=== DATASET RECORDS ===

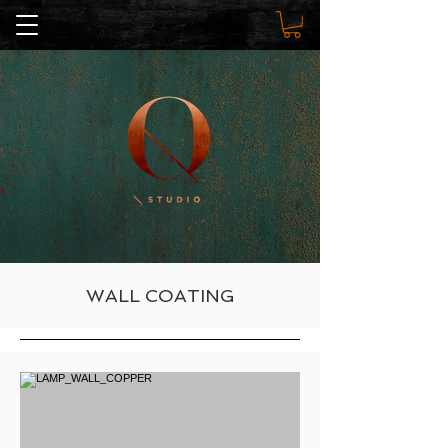
WALL COATING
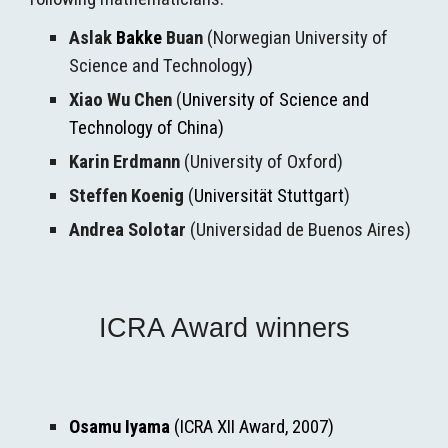
Aslak 
Bakke
 Buan
 (
Norwegian University of 
Science and Technology
)
Xiao Wu Chen
 (
University of Science and 
Technology of China)
Karin Erdmann
 (University of Oxford)
Ste
ff
en Koenig
 (
Universität Stuttgart
)
Andrea Solotar
 (Universidad de Buenos Aires)
ICRA Award winners
Osamu Iyama
 (ICRA XII Award, 2007)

===

[PROBLEM STATEMENT]: With the line that contains "Science and Technology" as the first and the final line of the data as the last, repeat every line in that span exactly.

[FINISHED EXERCISE]:
Science and Technology
)
Xiao Wu Chen
 (
University of Science and 
Technology of China)
Karin Erdmann
 (University of Oxford)
Ste
ff
en Koenig
 (
Universität Stuttgart
)
Andrea Solotar
 (Universidad de Buenos Aires)
ICRA Award winners
Osamu Iyama
 (ICRA XII Award, 2007)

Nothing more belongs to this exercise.